“See a shoe and Pick it up and all day long you’ll have Good Luck.” ~ Andy Warhol
This twist on a popular saying is in line with women's two most feminine accessories: fragrance and shoes. Because just in time for the 80th anniversary of Andy Warhol’s birthday (August 6, 1928), Laurice Rahmé introduces the 3rd fragrance in Bond No. 9’s Warhol series: Andy Warhol Lexington Avenue. Think pre-Pop, 1950s New York fashion, shoes of course and fragrance: “Another way to take up more space is with perfume. I really love wearing perfume,” Warhol had remarked.
Back in 1955, in collaboration with Ralph Pomeroy, who wrote the shoe poems, and his mother, Julia Warhola, who did the lettering, Warhol published a little book, A La Recherche du Shoe Perdu, filled with his phantasmagorical illustrations of … shoes, accompanied by riffs such as "Beauty is shoe, shoe beauty…" (see: Keats’s "Ode on a Grecian Urn"). Thus did he elevate the status of shoes to poetry.
But why this fascination with footwear?

* Entries supplied:
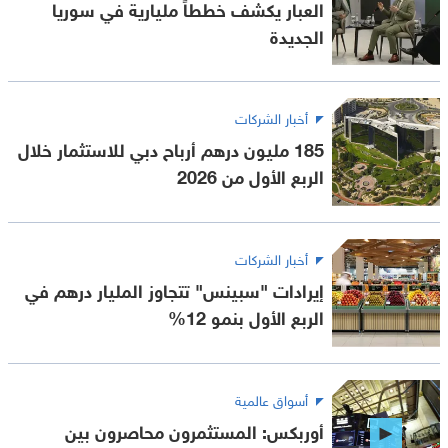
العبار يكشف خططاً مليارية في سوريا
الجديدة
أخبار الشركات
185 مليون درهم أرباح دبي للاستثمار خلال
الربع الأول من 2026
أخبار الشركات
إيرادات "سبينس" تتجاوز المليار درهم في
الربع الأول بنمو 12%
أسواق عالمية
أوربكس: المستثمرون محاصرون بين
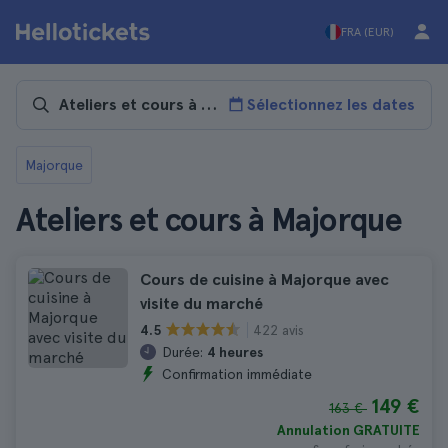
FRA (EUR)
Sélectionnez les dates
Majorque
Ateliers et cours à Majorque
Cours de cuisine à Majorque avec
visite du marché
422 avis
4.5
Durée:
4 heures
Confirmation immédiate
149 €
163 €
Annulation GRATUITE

==

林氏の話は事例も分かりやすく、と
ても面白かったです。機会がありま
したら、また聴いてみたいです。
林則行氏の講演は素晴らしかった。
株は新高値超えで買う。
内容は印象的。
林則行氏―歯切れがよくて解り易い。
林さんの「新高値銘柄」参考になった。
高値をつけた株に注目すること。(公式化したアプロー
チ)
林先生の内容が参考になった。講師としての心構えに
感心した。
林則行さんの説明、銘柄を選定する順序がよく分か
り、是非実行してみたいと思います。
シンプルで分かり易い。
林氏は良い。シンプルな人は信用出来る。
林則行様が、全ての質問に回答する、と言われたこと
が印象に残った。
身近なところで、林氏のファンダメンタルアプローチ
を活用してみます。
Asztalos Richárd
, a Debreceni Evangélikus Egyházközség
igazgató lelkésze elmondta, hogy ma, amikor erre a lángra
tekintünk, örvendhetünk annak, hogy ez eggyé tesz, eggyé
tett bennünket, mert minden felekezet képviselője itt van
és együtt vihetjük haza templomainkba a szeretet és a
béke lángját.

* Parts of the exercise:
- 1) Lay out the records from the line containing "林氏の話は事例も分かりやすく、と" through the line containing "béke lángját." as a numbered list, both of those lines included and blank lines omitted.
- 2) Continue the text about Andy Warhol and shoes from where it stops.

* Exercise answers:
- 1)
1. 林氏の話は事例も分かりやすく、と
2. ても面白かったです。機会がありま
3. したら、また聴いてみたいです。
4. 林則行氏の講演は素晴らしかった。
5. 株は新高値超えで買う。
6. 内容は印象的。
7. 林則行氏―歯切れがよくて解り易い。
8. 林さんの「新高値銘柄」参考になった。
9. 高値をつけた株に注目すること。(公式化したアプロー
10. チ)
11. 林先生の内容が参考になった。講師としての心構えに
12. 感心した。
13. 林則行さんの説明、銘柄を選定する順序がよく分か
14. り、是非実行してみたいと思います。
15. シンプルで分かり易い。
16. 林氏は良い。シンプルな人は信用出来る。
17. 林則行様が、全ての質問に回答する、と言われたこと
18. が印象に残った。
19. 身近なところで、林氏のファンダメンタルアプローチ
20. を活用してみます。
21. Asztalos Richárd
22. , a Debreceni Evangélikus Egyházközség
23. igazgató lelkésze elmondta, hogy ma, amikor erre a lángra
24. tekintünk, örvendhetünk annak, hogy ez eggyé tesz, eggyé
25. tett bennünket, mert minden felekezet képviselője itt van
26. és együtt vihetjük haza templomainkba a szeretet és a
27. béke lángját.

- 2)
As a young artist, camped out furniture-less at 242 Lexington Avenue, above a bar called Florence’s Pin-Up, Warhol needed to make a living. Along came I. Miller, the legendary shoe establishment holding court at Fifth Avenue and 57th Street, which chose Warhol to update its image with illustrations for ads that would appear on a regular basis in the New York Times and the Herald Tribune. He complied with what one of his ads called “the Daringest new way to sell shoes”: whimsical displays of the Mod new pointy-toe, spike-heel pumps; he even devised gold-leaf Crazy Golden Slippers for a range of celebrities that included Zsa Zsa Gabor and James Dean. So seriously did Warhol take his shoe illustrations that in 1956 he submitted one of them as a gift to the Museum of Modern Art. (It was rejected.)
The I. Miller illustrations hinted at Warhol’s future. A decade before Pop Art emerged, he was already advancing consumer goods as a worthy subject—perhaps the new subject—of art. What’s more, in these shoe ads he began using repetition to emphasize the product’s allure.
Now, fast-forward to 2008 as Bond No. 9 began developing its third Warhol fragrance(following Silver Factory and Union Square). The rich lode of phantasmagorical shoes Warhol created on paper fifty years ahead of their time was the theme.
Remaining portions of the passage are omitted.